The Gallup organization has a poll out showing that both Obama and Clinton beat McCain in the 12 swing states that either Bush or Kerry carried by 5% or less in 2004. Ohio would be in this group.
This is from the article posted on the Gallup website:
PRINCETON, NJ -- Democratic front-runner Barack Obama has a four-point advantage over presumptive Republican nominee John McCain among registered voters residing in states that were competitive in the 2004 election. Obama has a comfortable lead in states John Kerry won comfortably in 2004, as does McCain in states George W. Bush won easily....
Hillary Clinton also leads McCain by the same 47% to 43% margin among purple-state voters. But she does not fare quite as well as Obama does in blue states, and she trails McCain by a slightly larger margin than Obama does in red states.
Besides Ohio, the article lists the other states that are what they call "purple" states. Here is Gallup's list:
Based on this definition, the purple states include New Hampshire, Pennsylvania, Ohio, Michigan, Wisconsin, Minnesota, Iowa, Florida, Colorado, Nevada, New Mexico, and Oregon.
In 2004 John Kerry carried Pennsylvania, Michigan, Wisconsin, Minnesota,Oregon and New Hampshire. George W. Bush carried Ohio, Florida, Iowa, Colorado, Nevada, and New Mexico. This means that they split the 12 states equally, but the six states that Bush carried out of the 12 had more electoral votes. Consequently Bush carried the electoral collge by a 286 to 251 margin. A candidate has to get at least 270 votes to win the electoral college, which has a total of 537 votes. (The reason why 270 is the magic number is that there is not a way to get just 268 electoral college votes, which would be a majority of the 537 available votes.)
Thus, the trick for either Democrat is to hold the states that Kerry carried and pick up another 19 electoral votes. Either Ohio or Florida would give the Democratic nominee enough electoral votes.
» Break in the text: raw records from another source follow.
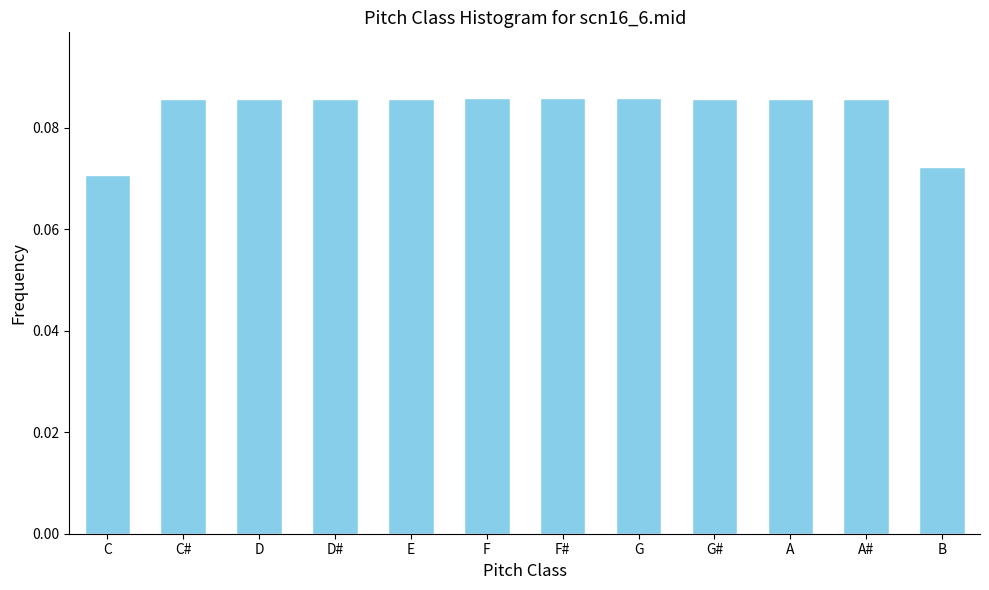

How many values are between 0 and 1?

12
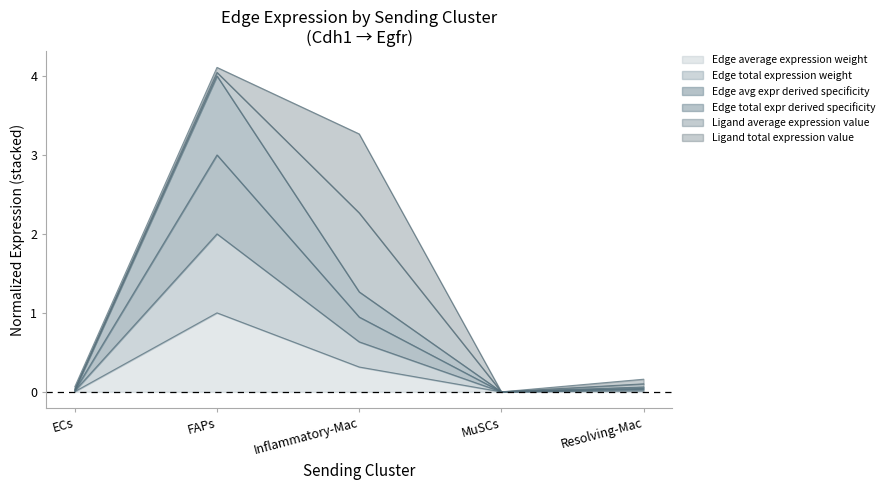

True or false: Edge total expression weight and Edge average expression weight intersect in this chart.

False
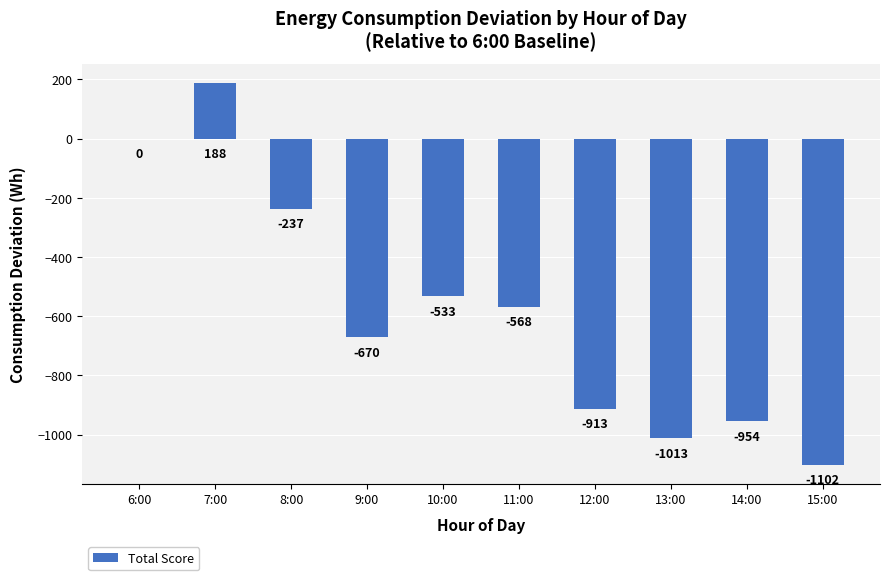

Reading left to right, what are all the values shown in this chart?

6:00=0	7:00=188	8:00=-237	9:00=-670	10:00=-533	11:00=-568	12:00=-913	13:00=-1013	14:00=-954	15:00=-1102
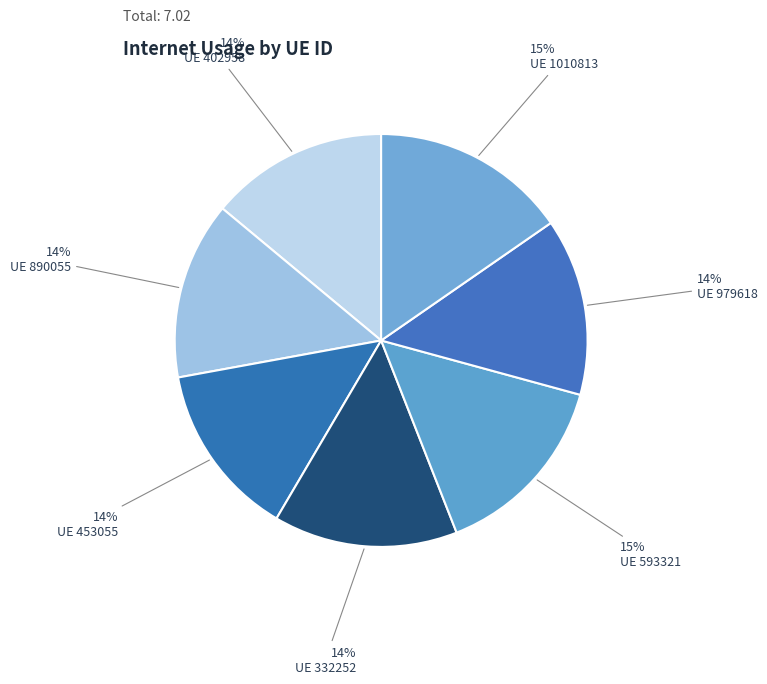

To the nearest percent, what is the average slice percentage?

14%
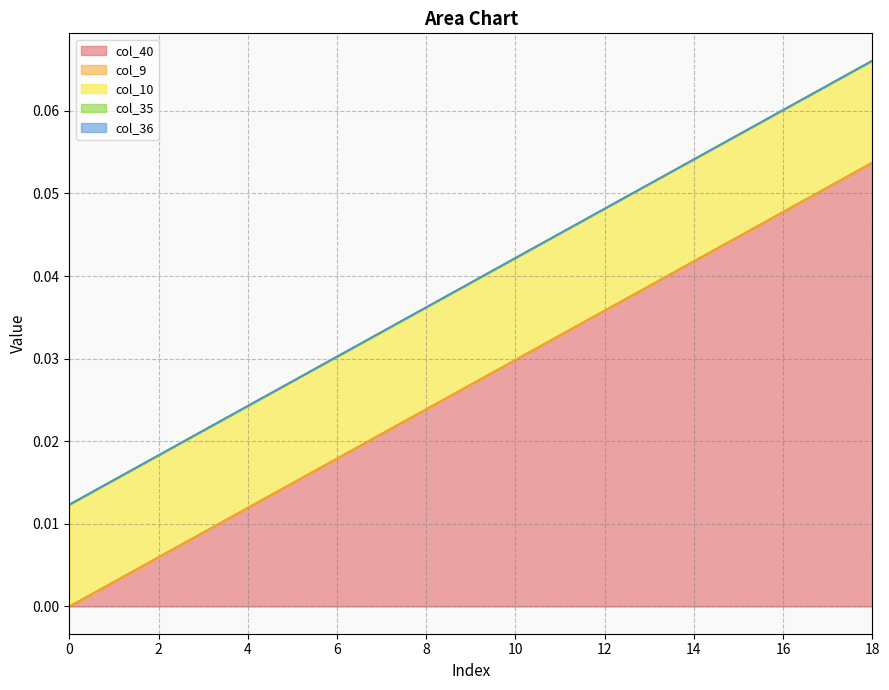

Rank the series at 10 from highest to lowest value.

col_40, col_10, col_9, col_35, col_36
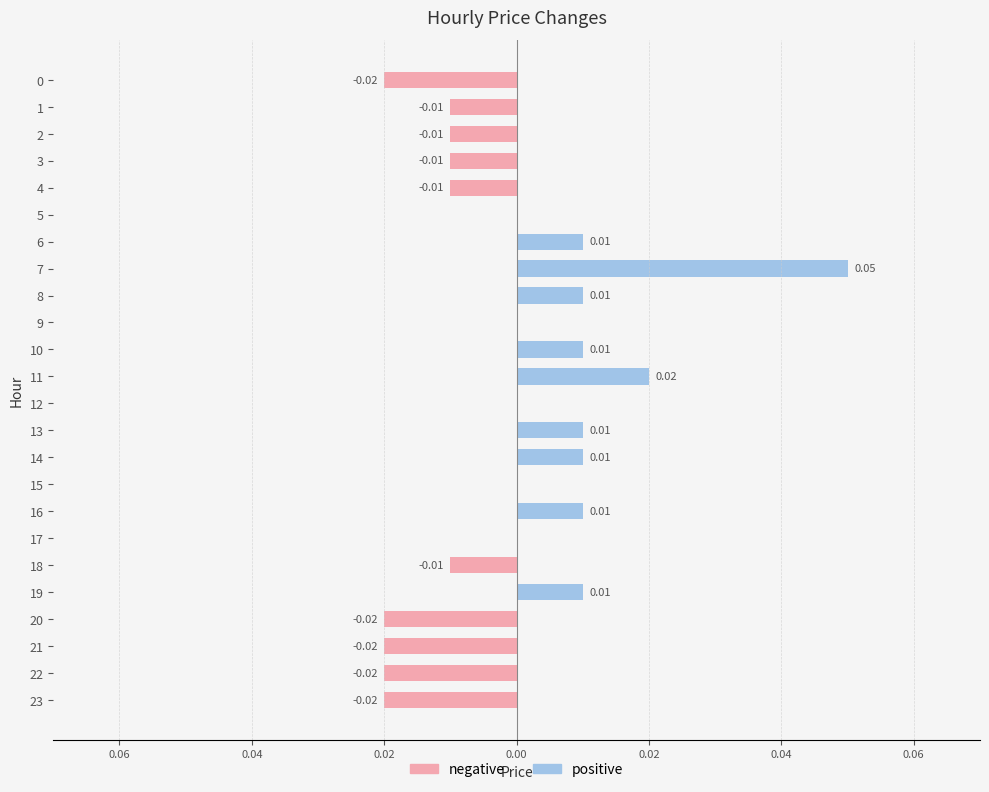

How many groups of bars are there?

24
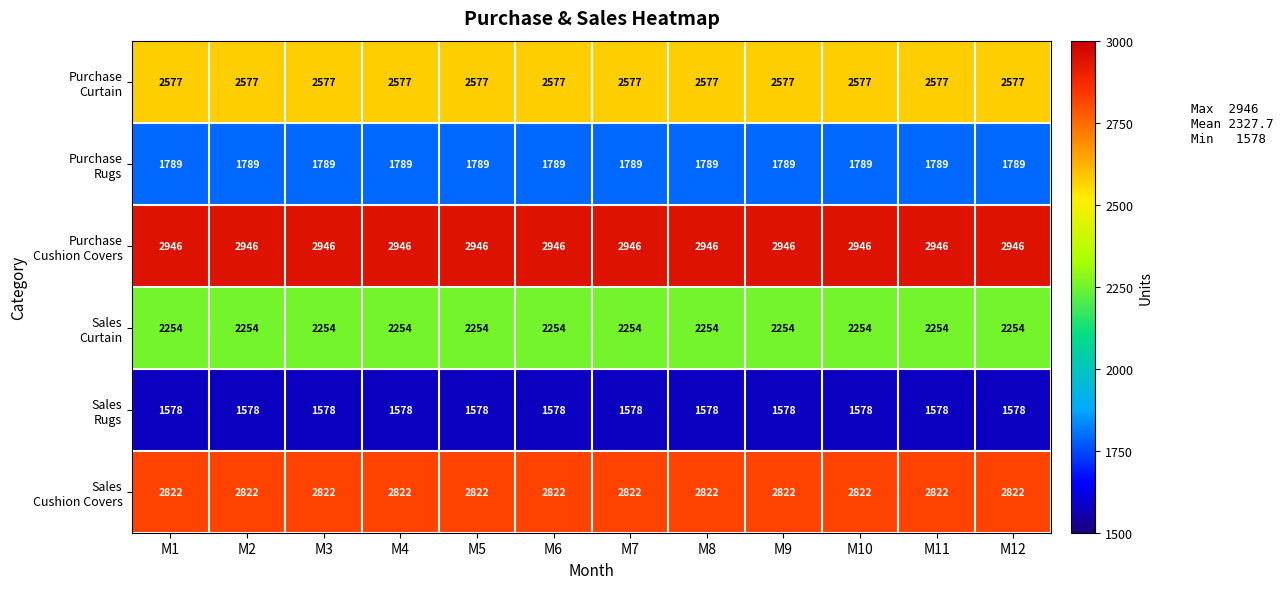

What is the minimum value shown in the chart?

1578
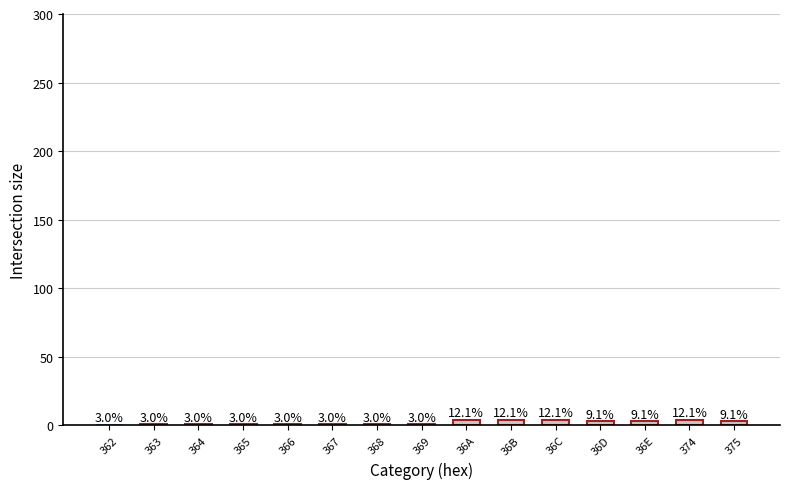

How many bars are there in total?

15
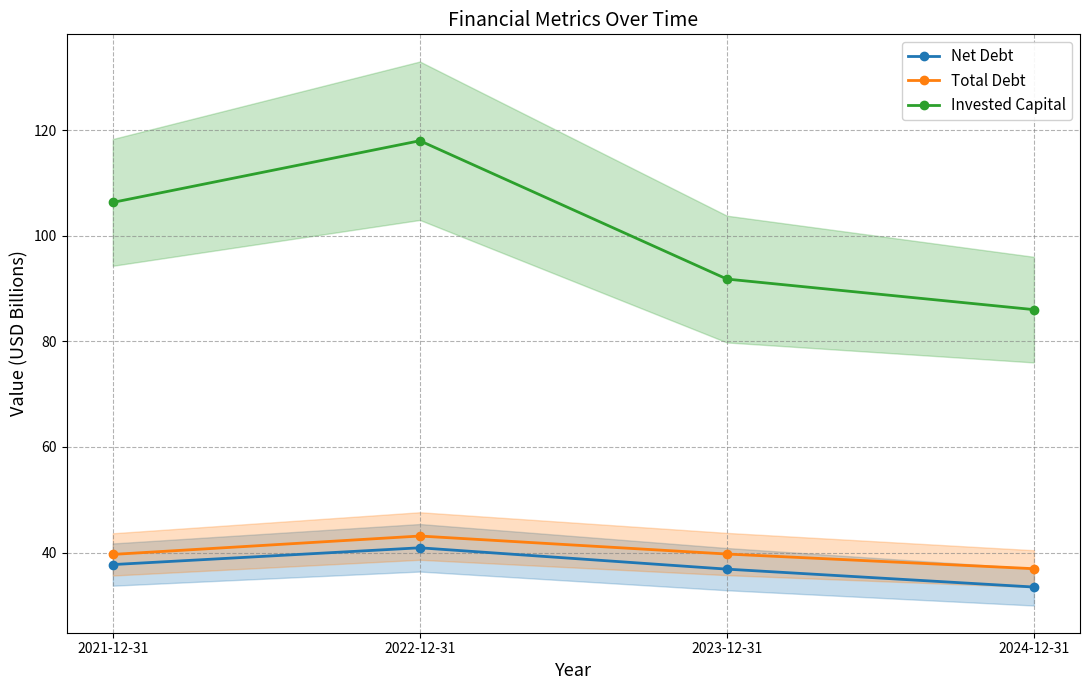

True or false: Invested Capital and Net Debt intersect in this chart.

False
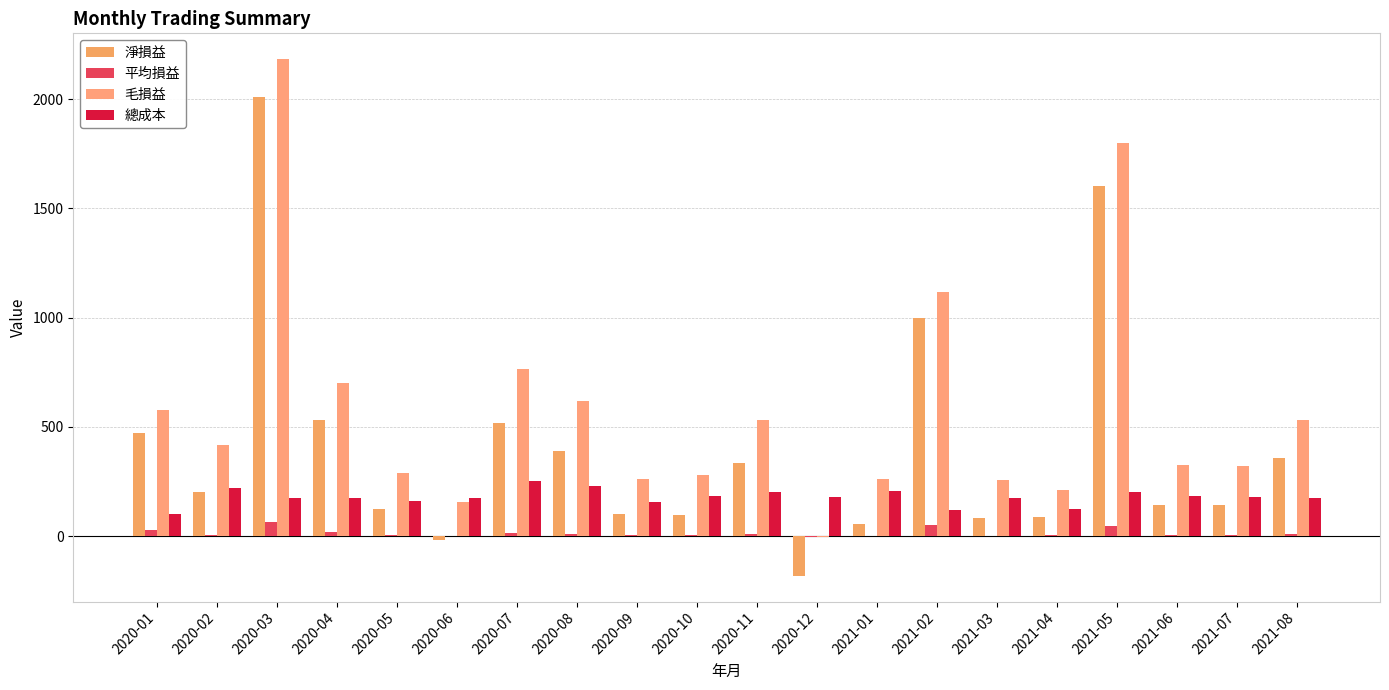

How many values in 淨損益 are above zero?

18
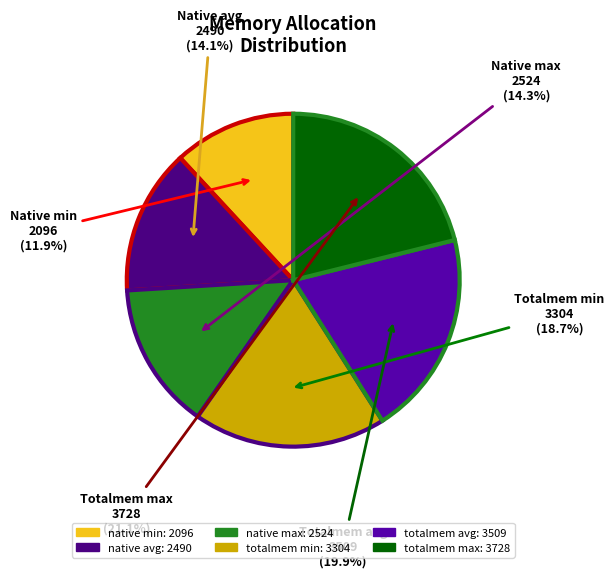

Which slice is the largest?

totalmem max: 3728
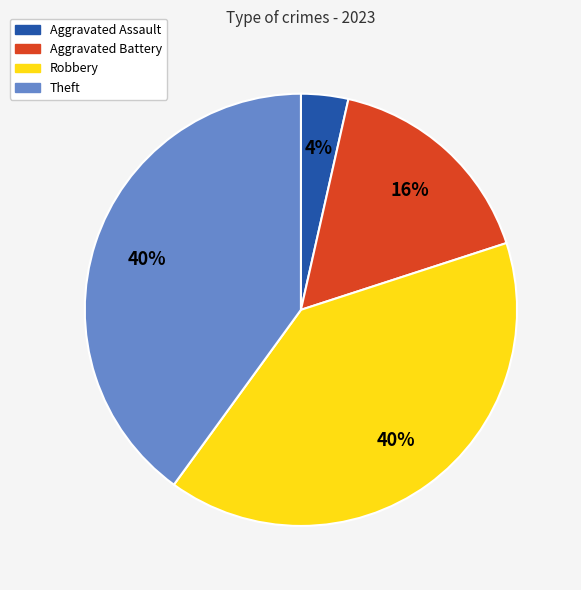

Does Robbery represent more than half of the total?

No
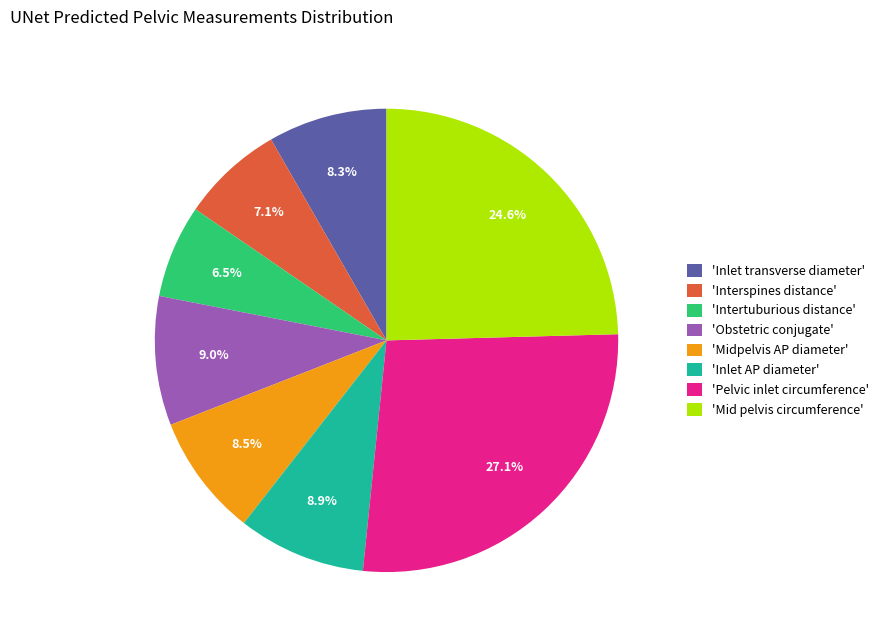

Is the sum of 'Inlet transverse diameter' and 'Pelvic inlet circumference' greater than half?

No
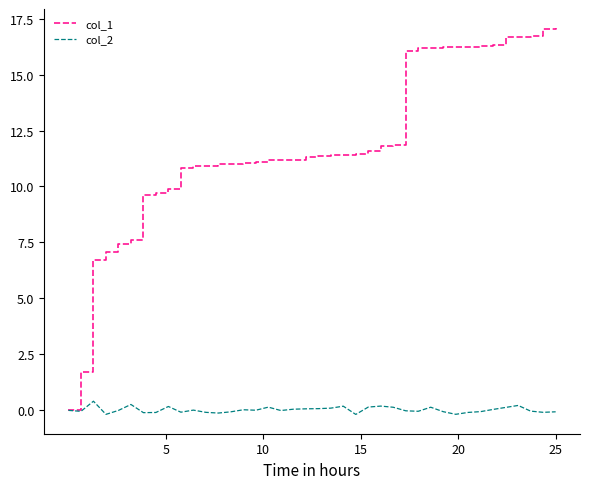

Which series has the largest range (max minus min)?

col_1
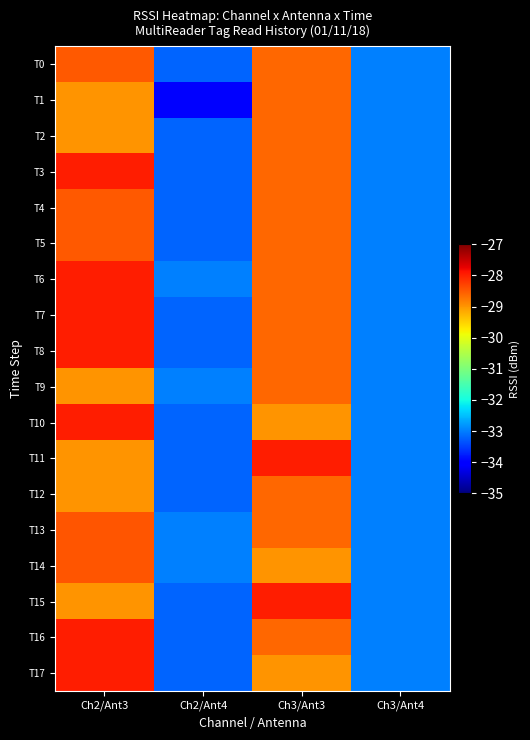

Reading right to left, what are all the values shown in this chart?

T0: Ch3/Ant4=-33.0	Ch3/Ant3=-28.6	Ch2/Ant4=-33.2	Ch2/Ant3=-28.5
T1: Ch3/Ant4=-33.0	Ch3/Ant3=-28.6	Ch2/Ant4=-34.0	Ch2/Ant3=-29.0
T2: Ch3/Ant4=-33.0	Ch3/Ant3=-28.6	Ch2/Ant4=-33.2	Ch2/Ant3=-29.0
T3: Ch3/Ant4=-33.0	Ch3/Ant3=-28.6	Ch2/Ant4=-33.2	Ch2/Ant3=-28.0
T4: Ch3/Ant4=-33.0	Ch3/Ant3=-28.6	Ch2/Ant4=-33.2	Ch2/Ant3=-28.5
T5: Ch3/Ant4=-33.0	Ch3/Ant3=-28.6	Ch2/Ant4=-33.2	Ch2/Ant3=-28.5
T6: Ch3/Ant4=-33.0	Ch3/Ant3=-28.6	Ch2/Ant4=-33.0	Ch2/Ant3=-28.0
T7: Ch3/Ant4=-33.0	Ch3/Ant3=-28.6	Ch2/Ant4=-33.2	Ch2/Ant3=-28.0
T8: Ch3/Ant4=-33.0	Ch3/Ant3=-28.6	Ch2/Ant4=-33.2	Ch2/Ant3=-28.0
T9: Ch3/Ant4=-33.0	Ch3/Ant3=-28.6	Ch2/Ant4=-33.0	Ch2/Ant3=-29.0
T10: Ch3/Ant4=-33.0	Ch3/Ant3=-29.0	Ch2/Ant4=-33.2	Ch2/Ant3=-28.0
T11: Ch3/Ant4=-33.0	Ch3/Ant3=-28.0	Ch2/Ant4=-33.2	Ch2/Ant3=-29.0
T12: Ch3/Ant4=-33.0	Ch3/Ant3=-28.6	Ch2/Ant4=-33.2	Ch2/Ant3=-29.0
T13: Ch3/Ant4=-33.0	Ch3/Ant3=-28.6	Ch2/Ant4=-33.0	Ch2/Ant3=-28.5
T14: Ch3/Ant4=-33.0	Ch3/Ant3=-29.0	Ch2/Ant4=-33.0	Ch2/Ant3=-28.5
T15: Ch3/Ant4=-33.0	Ch3/Ant3=-28.0	Ch2/Ant4=-33.2	Ch2/Ant3=-29.0
T16: Ch3/Ant4=-33.0	Ch3/Ant3=-28.6	Ch2/Ant4=-33.2	Ch2/Ant3=-28.0
T17: Ch3/Ant4=-33.0	Ch3/Ant3=-29.0	Ch2/Ant4=-33.2	Ch2/Ant3=-28.0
Ohio has 20 and Florida has 27. The Democratic nominee could also reach 270 by carrying Colorado, New Mexico, and Nevada, which would give him or her exactly 270. Add Iowa to the mix and you would have another 7, which would give you a total of 26. If you took those four additional states, you would have won more electoral votes than you would have winning Ohio and only one less than than you would have by winning Florida. Under any scenerio, though, Ohio will be an important state in this year's presidential election.
UPDATE: Please note that there are 538 electoral votes and not 537. Please read comments for correct math.